■ About this task: Your answer is to be the count alone: the number of lines in the data below where "documentos" appears.

(Record extracts)

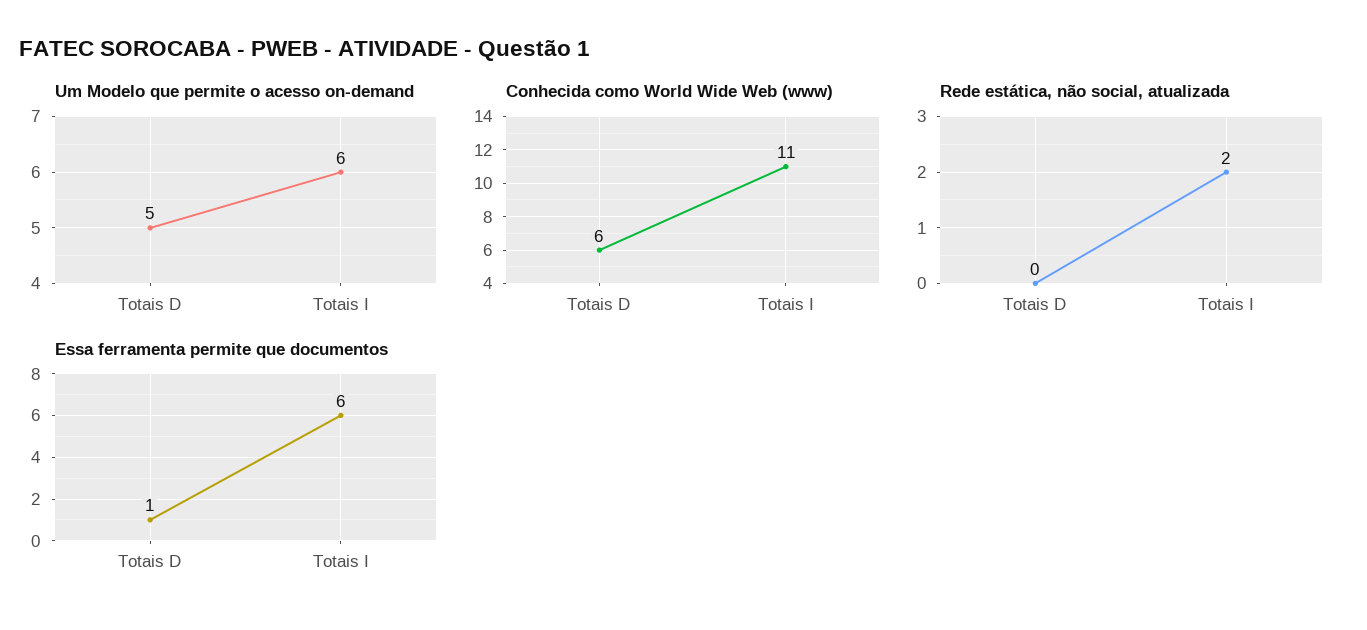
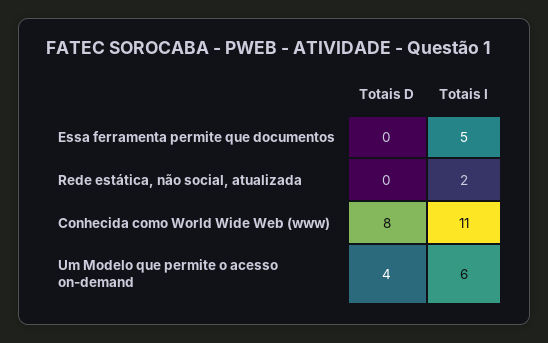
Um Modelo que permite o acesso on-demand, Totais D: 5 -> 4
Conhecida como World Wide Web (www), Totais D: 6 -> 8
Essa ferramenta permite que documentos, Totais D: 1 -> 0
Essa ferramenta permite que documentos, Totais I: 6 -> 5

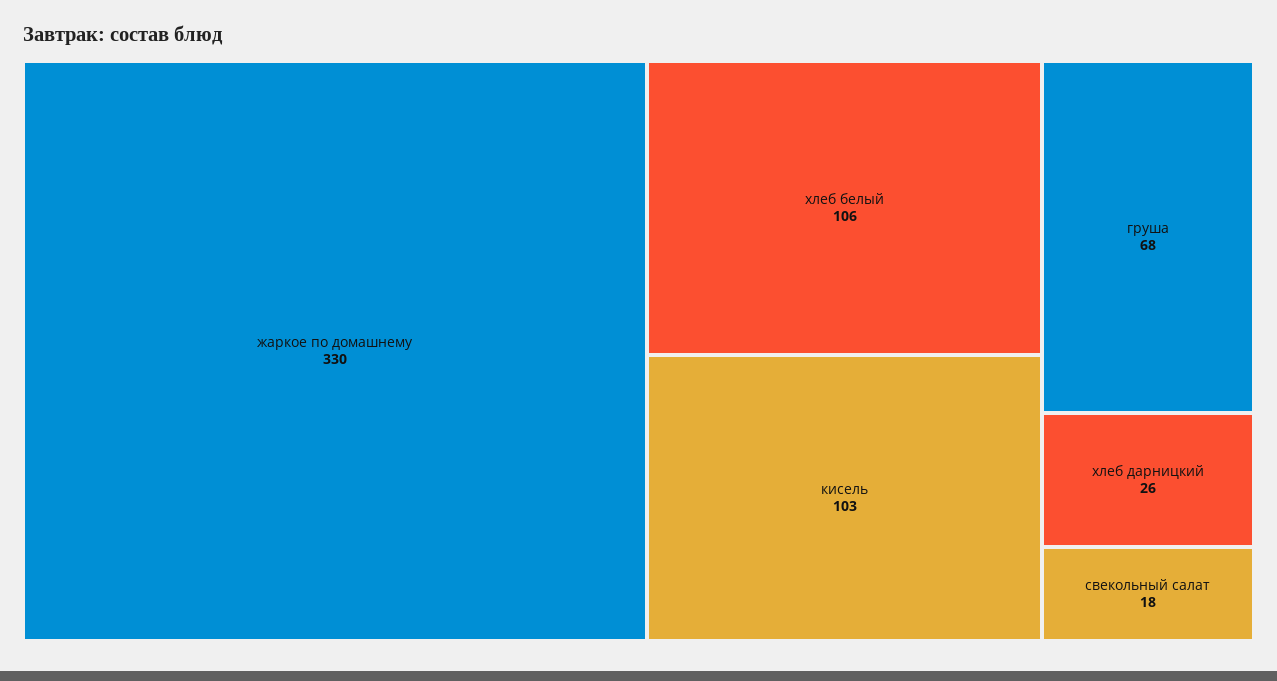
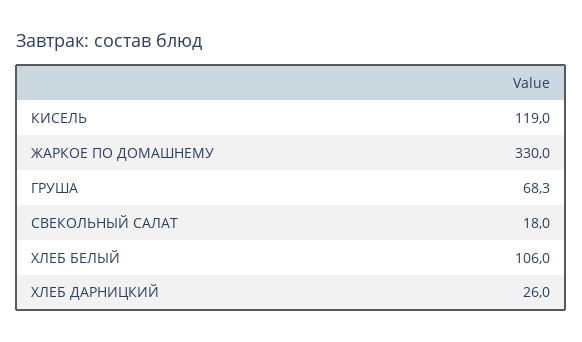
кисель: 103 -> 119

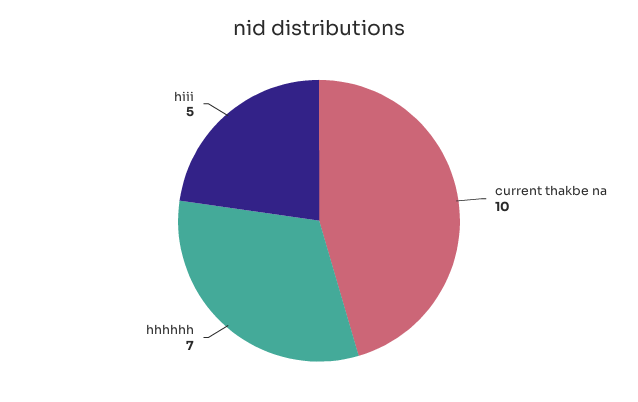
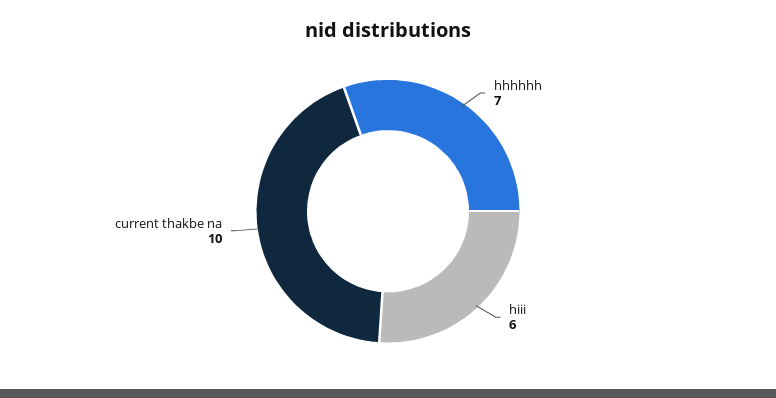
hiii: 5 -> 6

(End Record extracts)

■ Answer to the exercise: 2